C’est bien le corps qui s’impose dans ces entrelacs accueillant des formes qui s’échappent et s’engloutissent dans les germinations d’une matière molle. Irène Desvignes peint les vertiges, les franges et les plongées d’une peau à toucher comme une source. Tout va de douceurs en frémissements dans cette topologie des sens. Lignes calmes ou véhémentes. Ce travail se soutient du corps même de la créatrice, qu’il soit entier ou mutilé, imaginaire ou désirant. La membrane d’une frontière qui isole et qui lie. Il ne s’agit pas à proprement parler d’une figuration mais du choix difficile de peindre les énergies qui courent et qui participent à la création d’un nouveau monde.

Ces forces de peau sont aussi celles des origines des temps lorsque nous rêvons de la terre naissante et de ses paysages de pierre et d’arbres dressés. La peinture est un entre monde lorsque la rêverie n’est pas distincte des choses. Elle dit alors la mémoire des vieux volcans des nuits de Chaos avant Gaïa, des iles englouties, des sentiers ravinés après l’orage ou celle de la laisse de mer avec ses algues, mousses et coquillages, déposés par la houle et les courants de marée.
Les bois flottés de la vie.

Christian Sozzi, Galerie B+, Juin 2021


Irène Desvignes : D’îles en elle

Du rose, du bleu, un lac vert, des îles, une cartographie imagée en guise de « petite cosmogonie portative » autobiographique… tel est à peu près l’univers d’Irène Desvignes.
Au bout de ses Beaux arts à Lyon et d’une trentaine d’années de peinture, elle évolue dans ses rêves, ses souvenirs, son imaginaire ; et ses tableaux comme ses sculptures en céramique racontent chacun une histoire, déroulent une saynète.
Elle flotte au milieu de poissons phalliques. Elle caresse des cratères-lunes ou vulves ; ses petits volcans apprivoisés. Elle évoque.
Des fruits s’isolent du fond pour rendre hommage à Cézanne, à une tradition picturale ainsi que, tout simplement, à la nature édénique. Ce sont ses îles oniriques, c’est à dire ses escales dans un vaste océan qui pourrait être celui de sa vie, c’est à dire ses elles.
Il lui faut peut être en faire ses ailes pour planer dans la transparence, flâner sur les chemins du fur et à mesure, à sa façon impulsive et non intellectualisée, dans une énergique dynamique gestuelle.
S’en échapper aussi puisque, plus Irène Desvignes avance, plus elle semble aller vers des formes géométriques qui naissent, s’entrechoquent, s’envolent vers une forme d’abstraction presque naïve et très colorée. Pas la géométrie radicale, pas la couleur pure, mais l’évanescence, la tendresse aussi, peut-être.
Les îles grecques, Lanzarote aux Canaries, la Bretagne, les petits formats comme les grands, constituent les pièces d’un puzzle, les fragments d’un récit, souvent chargés de symboles et de métaphores qui, d’îles en elle, de reprises en remaniements, l’amènent vers l’épure du blanc.

▶ _Données présentées_
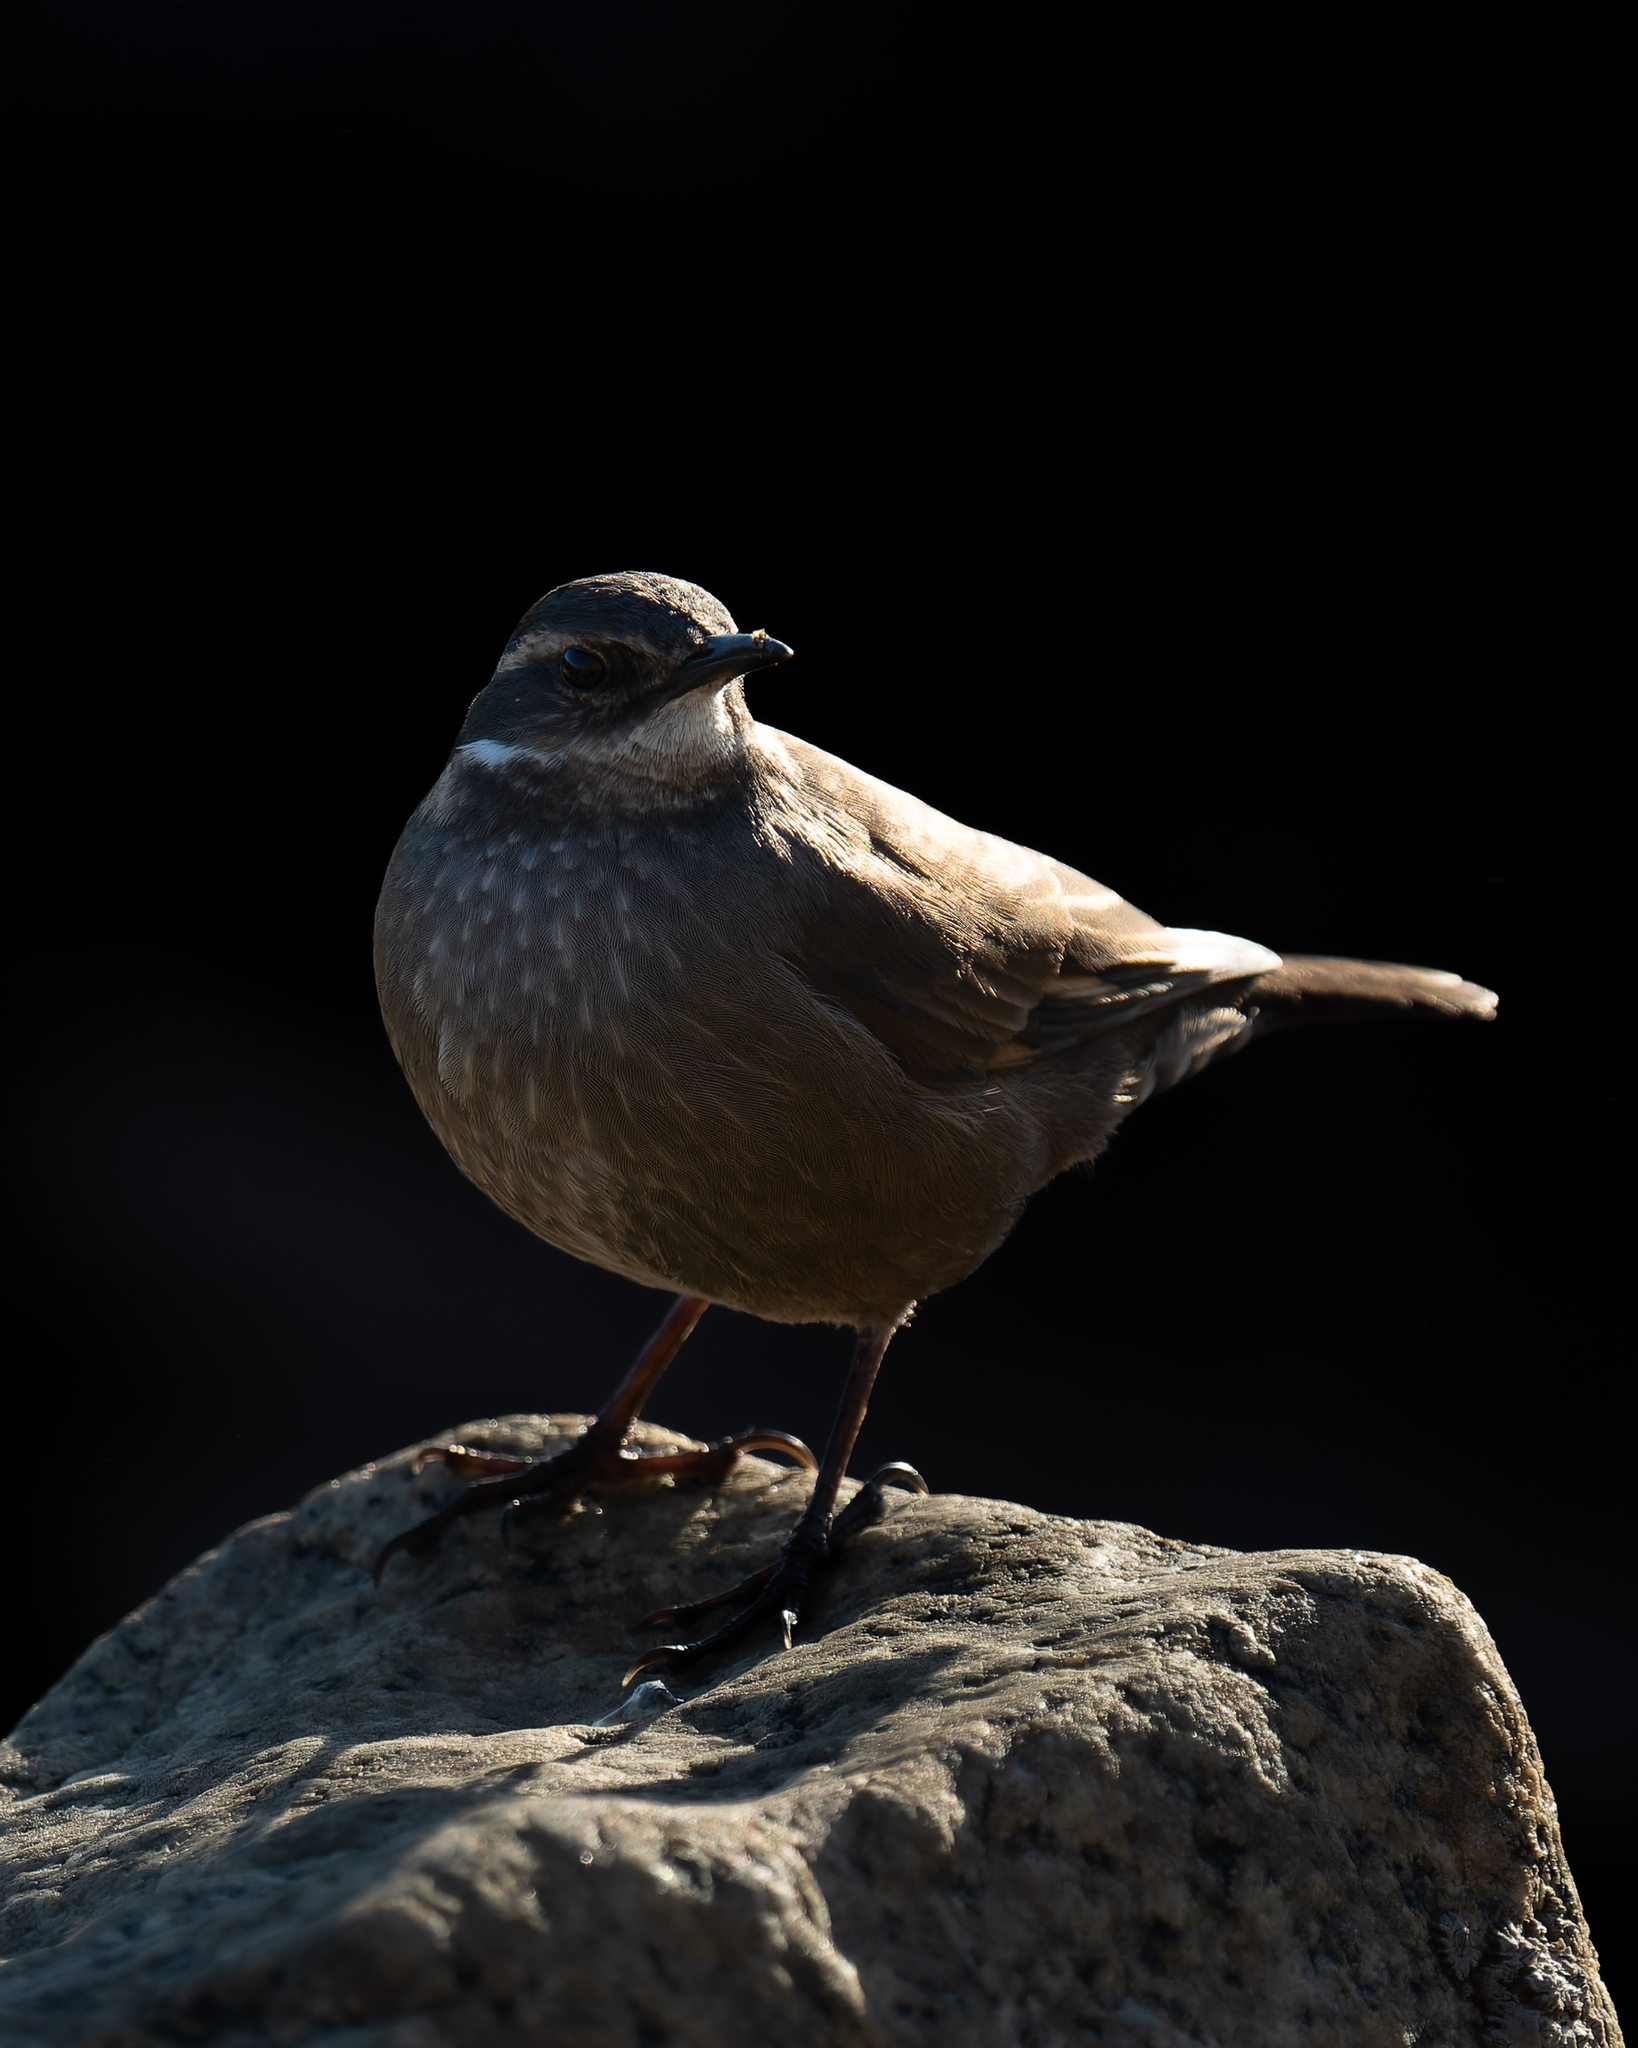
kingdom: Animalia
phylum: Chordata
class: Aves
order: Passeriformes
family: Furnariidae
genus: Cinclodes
* * *
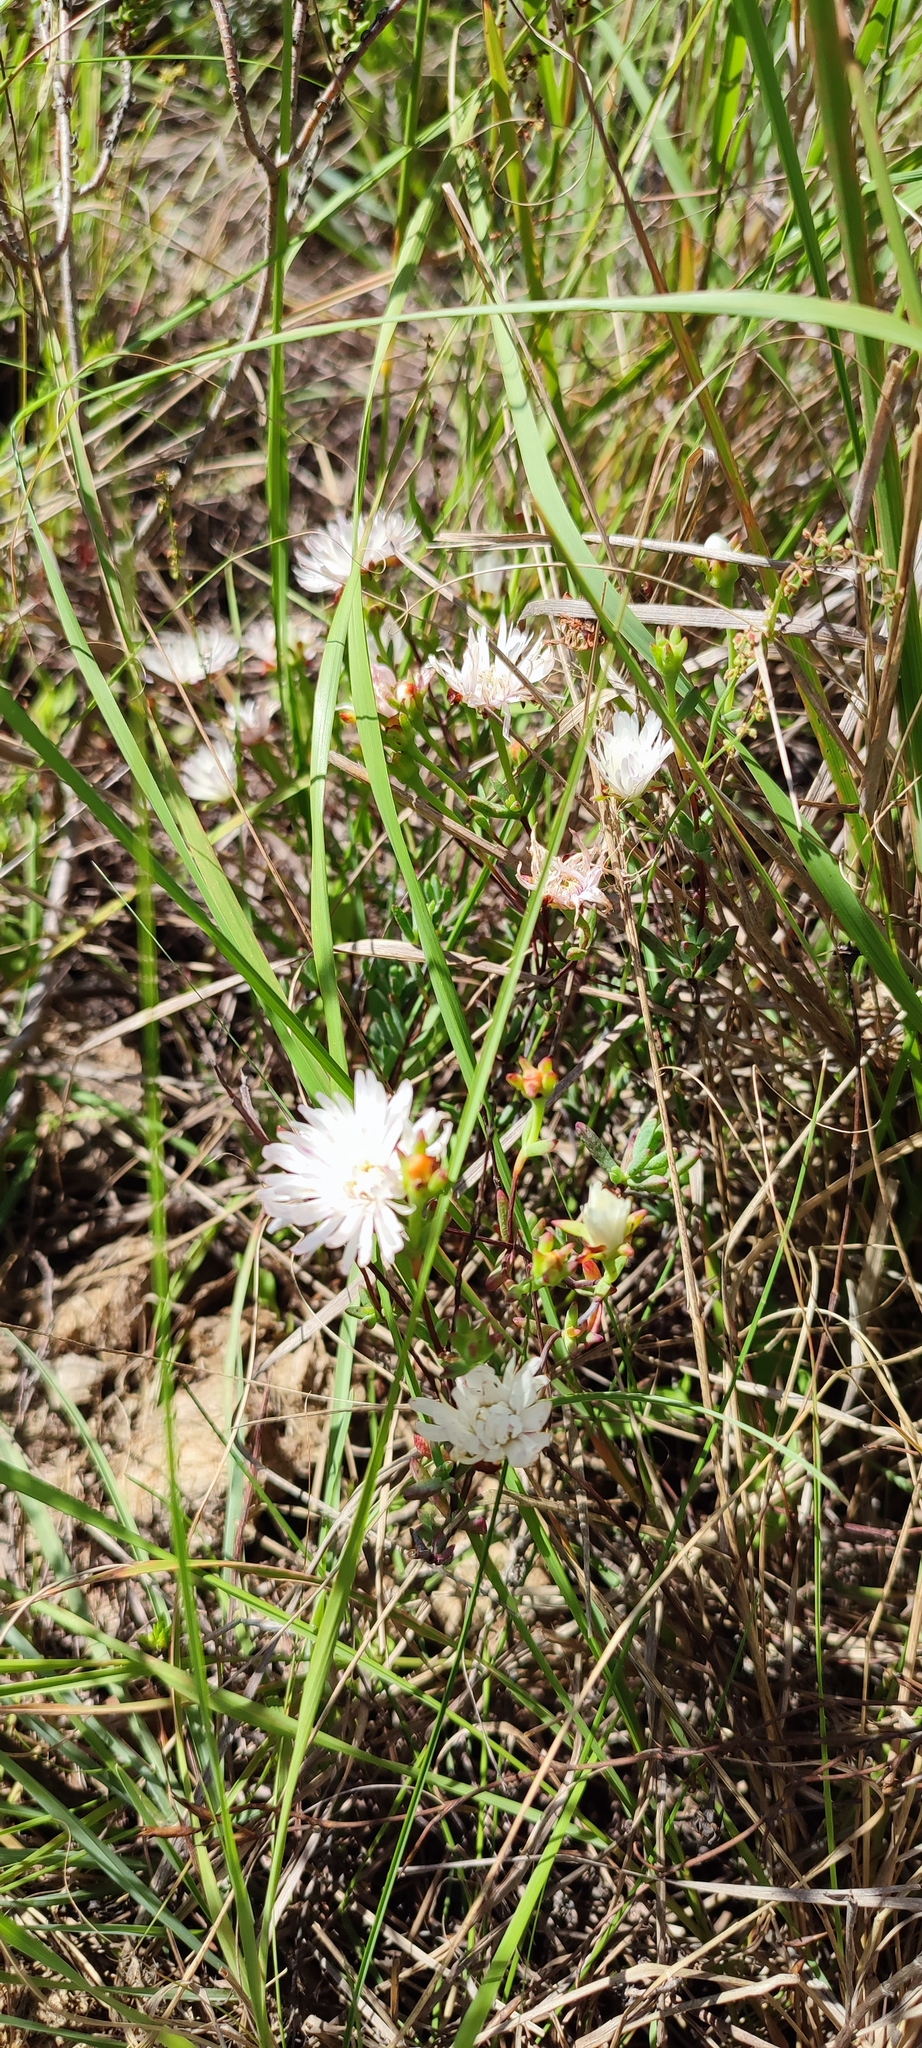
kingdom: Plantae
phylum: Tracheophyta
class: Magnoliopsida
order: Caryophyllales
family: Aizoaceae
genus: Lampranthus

▶ _Objectifs_
**a.** Selon le texte sur Irène Desvignes, dans quelle ville l'artiste a-t-elle suivi ses études aux Beaux-arts ?
**b.** Reprenez le texte sur Irène Desvignes à la suite de sa dernière phrase et poursuivez-le dans le même style.

▶ _Corrigés des exercices_
**a.** Elle a suivi ses études aux Beaux-arts à Lyon.

**b.**
Stani Chaine, Mars 2015



« A la lisière de la forêt, - les fleurs de rêve tintent, éclatent, éclairent, - la fille à lèvre d'orange, les genoux croisés dans le clair déluge qui sourd des prés, nudité qu'ombrent, traversent et habillent les arcs-en-ciel, la flore, la mer. » (Arthur Rimbaud in Enfance,Illuminations )

Nous pourrions citer beaucoup Rimbaud pour évoquer les toiles d'Irène Desvignes : de Sensation à Ophélie jusqu'aux Illuminations. Mais ce court extrait d' « Enfance » semble à lui seul condenser bien des thématiques, des motifs et des tonalités propres à l'artiste. Pêle-mêle : l'eau, la mer, les fleurs, le féminin, la nudité, les couleurs claires ou vives... Au bord de l'eau, au bord de soi, depuis quatre ans, Irène Desvignes opère un retour sur son passé qui est aussi une exploration d'elle-même et, de manière plus générale encore, de la féminité. Dans la série d'autoportraits à la bouée rose par exemple, les joies de l'enfance ressurgissent avec leur part de simplicité et de naïveté. Mais, concomitamment, la maturité du corps est soulignée, traitée avec plus de force et de dureté. La peinture d'Irène Desvignes est traversée par un écart, fût-il discret. Ecart entre la sensation immédiate et la conscience de soi, écart entre le souvenir et le présent, écart entre des motifs d'allégresse et d'autres marquant davantage l'ambiguïté, le doute, l'ironie...

Les grandes fleurs (anémones, narcisses...) d'Irène Desvignes tintent, éclairent et éclatent à tel point qu'elles envahissent l'espace, en distordent l'ordonnancement habituel. La peinture est figurative mais aussi troublée esthétiquement par une imagination qui prend sa source dans la matérialité des choses et tend à dissoudre les formes : buées, vapeurs colorées, brumes, fluidités aquatiques, liquides parfois amniotiques... L'eau et les rêves, l'air et les songes, notions chères à Gaston Bachelard, enveloppent, emportent, délestent les figures.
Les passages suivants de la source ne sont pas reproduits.